"""

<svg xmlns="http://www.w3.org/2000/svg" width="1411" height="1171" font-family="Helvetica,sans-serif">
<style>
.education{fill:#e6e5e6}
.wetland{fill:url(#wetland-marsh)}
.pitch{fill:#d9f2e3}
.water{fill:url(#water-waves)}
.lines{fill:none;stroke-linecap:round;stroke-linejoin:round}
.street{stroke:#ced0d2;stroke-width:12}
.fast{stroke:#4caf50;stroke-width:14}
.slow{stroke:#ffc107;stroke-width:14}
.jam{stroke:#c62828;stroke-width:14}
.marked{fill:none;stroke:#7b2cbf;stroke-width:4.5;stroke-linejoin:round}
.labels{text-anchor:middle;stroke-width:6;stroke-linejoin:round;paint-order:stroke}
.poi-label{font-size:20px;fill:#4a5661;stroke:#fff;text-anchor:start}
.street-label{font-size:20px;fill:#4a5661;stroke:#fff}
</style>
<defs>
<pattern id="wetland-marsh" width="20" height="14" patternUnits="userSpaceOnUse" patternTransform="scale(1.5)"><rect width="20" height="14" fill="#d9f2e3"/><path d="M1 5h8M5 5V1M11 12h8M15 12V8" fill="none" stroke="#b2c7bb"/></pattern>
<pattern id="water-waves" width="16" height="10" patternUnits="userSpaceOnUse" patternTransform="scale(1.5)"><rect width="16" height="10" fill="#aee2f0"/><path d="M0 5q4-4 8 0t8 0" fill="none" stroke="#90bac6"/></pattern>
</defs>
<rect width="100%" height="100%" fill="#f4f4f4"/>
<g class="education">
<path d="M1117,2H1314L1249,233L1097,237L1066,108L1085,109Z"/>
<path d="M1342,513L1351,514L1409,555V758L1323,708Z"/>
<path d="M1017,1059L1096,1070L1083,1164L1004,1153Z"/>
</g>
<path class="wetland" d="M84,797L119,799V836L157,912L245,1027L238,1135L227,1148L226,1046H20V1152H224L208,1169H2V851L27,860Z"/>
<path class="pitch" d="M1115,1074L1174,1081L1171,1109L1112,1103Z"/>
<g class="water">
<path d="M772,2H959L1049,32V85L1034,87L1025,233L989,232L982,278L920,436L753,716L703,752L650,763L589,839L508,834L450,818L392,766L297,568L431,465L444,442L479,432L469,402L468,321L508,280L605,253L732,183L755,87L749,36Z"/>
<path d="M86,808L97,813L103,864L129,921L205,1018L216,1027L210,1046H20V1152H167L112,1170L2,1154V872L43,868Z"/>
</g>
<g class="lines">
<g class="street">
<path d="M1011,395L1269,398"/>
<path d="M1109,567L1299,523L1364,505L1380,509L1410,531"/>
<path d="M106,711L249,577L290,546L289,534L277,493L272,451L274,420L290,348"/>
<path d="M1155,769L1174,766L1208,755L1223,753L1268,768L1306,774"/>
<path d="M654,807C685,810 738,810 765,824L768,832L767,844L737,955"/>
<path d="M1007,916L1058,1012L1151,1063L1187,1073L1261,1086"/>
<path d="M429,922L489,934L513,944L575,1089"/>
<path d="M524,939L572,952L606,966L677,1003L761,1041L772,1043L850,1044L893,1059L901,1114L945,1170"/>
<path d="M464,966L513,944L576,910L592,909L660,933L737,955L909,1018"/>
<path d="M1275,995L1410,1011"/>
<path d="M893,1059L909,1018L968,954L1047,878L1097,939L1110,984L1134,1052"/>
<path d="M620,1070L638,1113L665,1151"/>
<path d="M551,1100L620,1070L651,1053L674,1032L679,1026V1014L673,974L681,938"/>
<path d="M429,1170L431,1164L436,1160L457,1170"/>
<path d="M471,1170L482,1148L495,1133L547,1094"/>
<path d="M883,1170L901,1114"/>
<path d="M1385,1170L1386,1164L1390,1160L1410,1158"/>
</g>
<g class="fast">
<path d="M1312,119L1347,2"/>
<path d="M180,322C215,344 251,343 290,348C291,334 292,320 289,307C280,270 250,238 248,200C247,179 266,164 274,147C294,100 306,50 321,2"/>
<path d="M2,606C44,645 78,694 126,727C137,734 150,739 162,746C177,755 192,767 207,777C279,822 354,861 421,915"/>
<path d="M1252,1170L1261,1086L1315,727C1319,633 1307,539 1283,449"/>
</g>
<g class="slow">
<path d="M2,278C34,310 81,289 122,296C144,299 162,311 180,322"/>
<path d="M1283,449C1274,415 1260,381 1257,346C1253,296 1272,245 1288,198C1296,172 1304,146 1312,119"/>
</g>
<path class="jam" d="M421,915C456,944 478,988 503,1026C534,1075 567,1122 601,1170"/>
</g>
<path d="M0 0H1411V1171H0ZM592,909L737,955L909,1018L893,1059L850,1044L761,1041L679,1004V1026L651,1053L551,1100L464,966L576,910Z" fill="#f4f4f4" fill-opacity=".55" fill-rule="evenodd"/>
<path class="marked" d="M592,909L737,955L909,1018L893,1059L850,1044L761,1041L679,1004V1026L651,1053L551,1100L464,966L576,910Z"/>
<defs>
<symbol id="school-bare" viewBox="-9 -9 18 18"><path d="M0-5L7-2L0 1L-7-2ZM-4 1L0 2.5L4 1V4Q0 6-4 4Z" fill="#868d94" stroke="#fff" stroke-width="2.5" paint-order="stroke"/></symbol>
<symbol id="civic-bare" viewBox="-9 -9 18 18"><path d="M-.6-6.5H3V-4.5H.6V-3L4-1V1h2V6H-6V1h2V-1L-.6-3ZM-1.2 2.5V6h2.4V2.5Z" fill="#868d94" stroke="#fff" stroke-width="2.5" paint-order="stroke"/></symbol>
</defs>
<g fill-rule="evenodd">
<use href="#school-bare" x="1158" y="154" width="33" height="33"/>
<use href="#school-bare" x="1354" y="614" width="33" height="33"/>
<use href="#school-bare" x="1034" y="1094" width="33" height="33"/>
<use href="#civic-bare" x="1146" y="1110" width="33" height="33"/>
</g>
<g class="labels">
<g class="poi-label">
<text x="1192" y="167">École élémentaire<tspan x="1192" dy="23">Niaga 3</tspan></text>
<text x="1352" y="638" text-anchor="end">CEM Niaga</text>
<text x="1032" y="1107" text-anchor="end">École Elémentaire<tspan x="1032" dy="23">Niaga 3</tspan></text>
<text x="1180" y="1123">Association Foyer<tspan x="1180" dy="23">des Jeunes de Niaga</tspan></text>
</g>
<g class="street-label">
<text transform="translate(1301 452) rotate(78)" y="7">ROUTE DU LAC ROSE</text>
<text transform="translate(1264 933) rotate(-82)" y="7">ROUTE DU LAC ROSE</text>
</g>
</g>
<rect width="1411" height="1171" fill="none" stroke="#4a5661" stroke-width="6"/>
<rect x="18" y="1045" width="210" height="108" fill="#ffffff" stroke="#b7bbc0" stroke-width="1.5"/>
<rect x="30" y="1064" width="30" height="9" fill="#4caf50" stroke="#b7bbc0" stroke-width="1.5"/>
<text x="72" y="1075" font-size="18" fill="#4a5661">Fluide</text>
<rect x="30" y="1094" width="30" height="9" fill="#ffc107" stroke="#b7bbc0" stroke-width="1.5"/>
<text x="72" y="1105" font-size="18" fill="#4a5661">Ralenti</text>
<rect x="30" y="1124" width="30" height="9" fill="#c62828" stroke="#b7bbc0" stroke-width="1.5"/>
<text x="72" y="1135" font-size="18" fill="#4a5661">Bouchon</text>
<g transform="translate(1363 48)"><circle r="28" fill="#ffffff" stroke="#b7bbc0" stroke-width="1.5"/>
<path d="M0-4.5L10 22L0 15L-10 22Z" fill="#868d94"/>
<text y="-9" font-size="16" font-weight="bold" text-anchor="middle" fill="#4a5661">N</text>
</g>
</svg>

"""

- _Problem statement_:
Word for word, copy out all of the data shown above.

- _Exercise solution_:
<svg xmlns="http://www.w3.org/2000/svg" width="1411" height="1171" font-family="Helvetica,sans-serif">
<style>
.education{fill:#e6e5e6}
.wetland{fill:url(#wetland-marsh)}
.pitch{fill:#d9f2e3}
.water{fill:url(#water-waves)}
.lines{fill:none;stroke-linecap:round;stroke-linejoin:round}
.street{stroke:#ced0d2;stroke-width:12}
.fast{stroke:#4caf50;stroke-width:14}
.slow{stroke:#ffc107;stroke-width:14}
.jam{stroke:#c62828;stroke-width:14}
.marked{fill:none;stroke:#7b2cbf;stroke-width:4.5;stroke-linejoin:round}
.labels{text-anchor:middle;stroke-width:6;stroke-linejoin:round;paint-order:stroke}
.poi-label{font-size:20px;fill:#4a5661;stroke:#fff;text-anchor:start}
.street-label{font-size:20px;fill:#4a5661;stroke:#fff}
</style>
<defs>
<pattern id="wetland-marsh" width="20" height="14" patternUnits="userSpaceOnUse" patternTransform="scale(1.5)"><rect width="20" height="14" fill="#d9f2e3"/><path d="M1 5h8M5 5V1M11 12h8M15 12V8" fill="none" stroke="#b2c7bb"/></pattern>
<pattern id="water-waves" width="16" height="10" patternUnits="userSpaceOnUse" patternTransform="scale(1.5)"><rect width="16" height="10" fill="#aee2f0"/><path d="M0 5q4-4 8 0t8 0" fill="none" stroke="#90bac6"/></pattern>
</defs>
<rect width="100%" height="100%" fill="#f4f4f4"/>
<g class="education">
<path d="M1117,2H1314L1249,233L1097,237L1066,108L1085,109Z"/>
<path d="M1342,513L1351,514L1409,555V758L1323,708Z"/>
<path d="M1017,1059L1096,1070L1083,1164L1004,1153Z"/>
</g>
<path class="wetland" d="M84,797L119,799V836L157,912L245,1027L238,1135L227,1148L226,1046H20V1152H224L208,1169H2V851L27,860Z"/>
<path class="pitch" d="M1115,1074L1174,1081L1171,1109L1112,1103Z"/>
<g class="water">
<path d="M772,2H959L1049,32V85L1034,87L1025,233L989,232L982,278L920,436L753,716L703,752L650,763L589,839L508,834L450,818L392,766L297,568L431,465L444,442L479,432L469,402L468,321L508,280L605,253L732,183L755,87L749,36Z"/>
<path d="M86,808L97,813L103,864L129,921L205,1018L216,1027L210,1046H20V1152H167L112,1170L2,1154V872L43,868Z"/>
</g>
<g class="lines">
<g class="street">
<path d="M1011,395L1269,398"/>
<path d="M1109,567L1299,523L1364,505L1380,509L1410,531"/>
<path d="M106,711L249,577L290,546L289,534L277,493L272,451L274,420L290,348"/>
<path d="M1155,769L1174,766L1208,755L1223,753L1268,768L1306,774"/>
<path d="M654,807C685,810 738,810 765,824L768,832L767,844L737,955"/>
<path d="M1007,916L1058,1012L1151,1063L1187,1073L1261,1086"/>
<path d="M429,922L489,934L513,944L575,1089"/>
<path d="M524,939L572,952L606,966L677,1003L761,1041L772,1043L850,1044L893,1059L901,1114L945,1170"/>
<path d="M464,966L513,944L576,910L592,909L660,933L737,955L909,1018"/>
<path d="M1275,995L1410,1011"/>
<path d="M893,1059L909,1018L968,954L1047,878L1097,939L1110,984L1134,1052"/>
<path d="M620,1070L638,1113L665,1151"/>
<path d="M551,1100L620,1070L651,1053L674,1032L679,1026V1014L673,974L681,938"/>
<path d="M429,1170L431,1164L436,1160L457,1170"/>
<path d="M471,1170L482,1148L495,1133L547,1094"/>
<path d="M883,1170L901,1114"/>
<path d="M1385,1170L1386,1164L1390,1160L1410,1158"/>
</g>
<g class="fast">
<path d="M1312,119L1347,2"/>
<path d="M180,322C215,344 251,343 290,348C291,334 292,320 289,307C280,270 250,238 248,200C247,179 266,164 274,147C294,100 306,50 321,2"/>
<path d="M2,606C44,645 78,694 126,727C137,734 150,739 162,746C177,755 192,767 207,777C279,822 354,861 421,915"/>
<path d="M1252,1170L1261,1086L1315,727C1319,633 1307,539 1283,449"/>
</g>
<g class="slow">
<path d="M2,278C34,310 81,289 122,296C144,299 162,311 180,322"/>
<path d="M1283,449C1274,415 1260,381 1257,346C1253,296 1272,245 1288,198C1296,172 1304,146 1312,119"/>
</g>
<path class="jam" d="M421,915C456,944 478,988 503,1026C534,1075 567,1122 601,1170"/>
</g>
<path d="M0 0H1411V1171H0ZM592,909L737,955L909,1018L893,1059L850,1044L761,1041L679,1004V1026L651,1053L551,1100L464,966L576,910Z" fill="#f4f4f4" fill-opacity=".55" fill-rule="evenodd"/>
<path class="marked" d="M592,909L737,955L909,1018L893,1059L850,1044L761,1041L679,1004V1026L651,1053L551,1100L464,966L576,910Z"/>
<defs>
<symbol id="school-bare" viewBox="-9 -9 18 18"><path d="M0-5L7-2L0 1L-7-2ZM-4 1L0 2.5L4 1V4Q0 6-4 4Z" fill="#868d94" stroke="#fff" stroke-width="2.5" paint-order="stroke"/></symbol>
<symbol id="civic-bare" viewBox="-9 -9 18 18"><path d="M-.6-6.5H3V-4.5H.6V-3L4-1V1h2V6H-6V1h2V-1L-.6-3ZM-1.2 2.5V6h2.4V2.5Z" fill="#868d94" stroke="#fff" stroke-width="2.5" paint-order="stroke"/></symbol>
</defs>
<g fill-rule="evenodd">
<use href="#school-bare" x="1158" y="154" width="33" height="33"/>
<use href="#school-bare" x="1354" y="614" width="33" height="33"/>
<use href="#school-bare" x="1034" y="1094" width="33" height="33"/>
<use href="#civic-bare" x="1146" y="1110" width="33" height="33"/>
</g>
<g class="labels">
<g class="poi-label">
<text x="1192" y="167">École élémentaire<tspan x="1192" dy="23">Niaga 3</tspan></text>
<text x="1352" y="638" text-anchor="end">CEM Niaga</text>
<text x="1032" y="1107" text-anchor="end">École Elémentaire<tspan x="1032" dy="23">Niaga 3</tspan></text>
<text x="1180" y="1123">Association Foyer<tspan x="1180" dy="23">des Jeunes de Niaga</tspan></text>
</g>
<g class="street-label">
<text transform="translate(1301 452) rotate(78)" y="7">ROUTE DU LAC ROSE</text>
<text transform="translate(1264 933) rotate(-82)" y="7">ROUTE DU LAC ROSE</text>
</g>
</g>
<rect width="1411" height="1171" fill="none" stroke="#4a5661" stroke-width="6"/>
<rect x="18" y="1045" width="210" height="108" fill="#ffffff" stroke="#b7bbc0" stroke-width="1.5"/>
<rect x="30" y="1064" width="30" height="9" fill="#4caf50" stroke="#b7bbc0" stroke-width="1.5"/>
<text x="72" y="1075" font-size="18" fill="#4a5661">Fluide</text>
<rect x="30" y="1094" width="30" height="9" fill="#ffc107" stroke="#b7bbc0" stroke-width="1.5"/>
<text x="72" y="1105" font-size="18" fill="#4a5661">Ralenti</text>
<rect x="30" y="1124" width="30" height="9" fill="#c62828" stroke="#b7bbc0" stroke-width="1.5"/>
<text x="72" y="1135" font-size="18" fill="#4a5661">Bouchon</text>
<g transform="translate(1363 48)"><circle r="28" fill="#ffffff" stroke="#b7bbc0" stroke-width="1.5"/>
<path d="M0-4.5L10 22L0 15L-10 22Z" fill="#868d94"/>
<text y="-9" font-size="16" font-weight="bold" text-anchor="middle" fill="#4a5661">N</text>
</g>
</svg>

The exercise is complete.